Now in its 20th year, it’s become clear that Center City Restaurant Week is a redundant script: Prix-fixe dinner and lunch deals for roughly two weeks at mostly the same locations twice a year. There’s always a shimmery selection of new restaurants that participate, but the hype doesn’t aways represent them in the best light (such as hosting large noisy crowds of first-time diners in what is typically chill spaces, overbooked reservations that bled into longer wait times). But beyond the technical aspects of why this notable week for restaurants have run its course — there’s a larger sociopolitical implication for why change is necessary.

I’ve been participating in Center City Restaurant Week since I’ve arrived in Philly in 2010. Back then, I was a college freshman attending Penn who was looking to pay for a fine dining experience for less. It was the most affordable date night for two, the best dinner party for whoever had a birthday around that time. As I got older, I began to hear stories of popular restaurants that didn’t participate because they didn’t feel it was profitable for them.

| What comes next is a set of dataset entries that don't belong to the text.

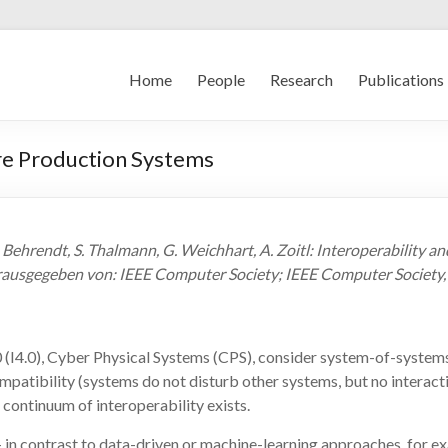
Home
People
Research
Publications
ure Production Systems
 Behrendt, S. Thalmann, G. Weichhart, A. Zoitl: Interoperability a
erausgegeben von: IEEE Computer Society; IEEE Computer Society
 4.0 (I4.0), Cyber Physical Systems (CPS), consider system-of-sys
patibility (systems do not disturb other systems, but no interact
ontinuum of interoperability exists.
 – in contrast to data-driven or machine-learning approaches, for e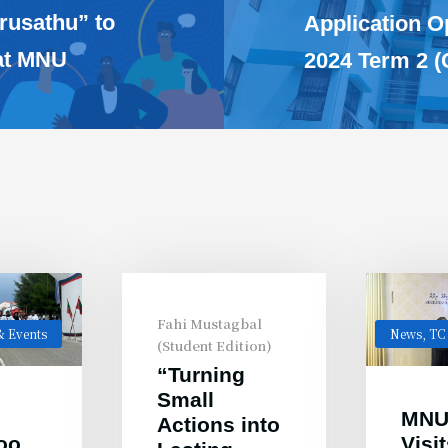
rusathu” to
Application 
 at MNU
2024 Term 2 (
Fahi Mustagbal
 Events
News
,
TC
(Student Edition)
“Turning
Small
MNU
Actions into
oo
Visi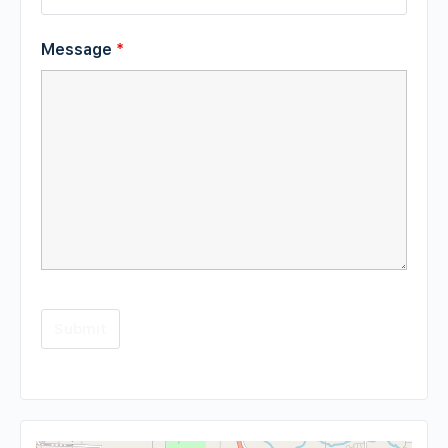
Message
*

As the event grew in popularity, the portion sizes at some locations got smaller as several hot spots left (farewell to Fogo de Chão’s awesome buffet).

Since the pandemic, society has evolved and so should Center City Restaurant Week. What would it look like if Restaurant Week was only focused on restaurants that were new, woman-owned, and/or of color-owned? Rather than having culinary juggernauts from the same predominately white male-owned restaurants compete against newer spots and/or diverse restaurants who often face socioeconomic disparity — Center City District has an opportunity to do something radically different.

The dynamics of Restaurant Week is rooted in inequity under the facade of access. Diners are getting a chance to eat at restaurants for less, with over 100 participating options to choose from. But when the big blockbuster spots (those from James Beard Award winners or several by major restaurant groups) are in the mix, the situation makes it harder for a smaller, niche restaurant to compete under the exposure.

I can count on my fingers how many Black-owned restaurants are currently participating in Center City Restaurant Week, along with Latino-owned ones that’s not under the Garces Group. I don’t blame such diverse restaurants who refuse to participate because without a strong PR team or massive media push — the potential of their success during Restaurant Week is unlikely. There’s a bold opportunity for all of this to change if those behind Restaurant Week prioritized the most marginalized among the city’s dining scene.

This week, as the final days of Center City Restaurant Week come to a close — Dine Latino Restaurant Week, an initiate from the Greater Philadelphia Hispanic Chamber of Commerce, is providing an alternative option. Addressing the lack of representation of Latino cuisine in Philly, this event is a counter to the perceived erasure and exclusion that happens during Center City Restaurant Week. Now is the time for the latter to shake the table in the name of promoting true diversity, equity, and inclusion in our city’s food scene.

It’s been twenty years. It’s time for something different.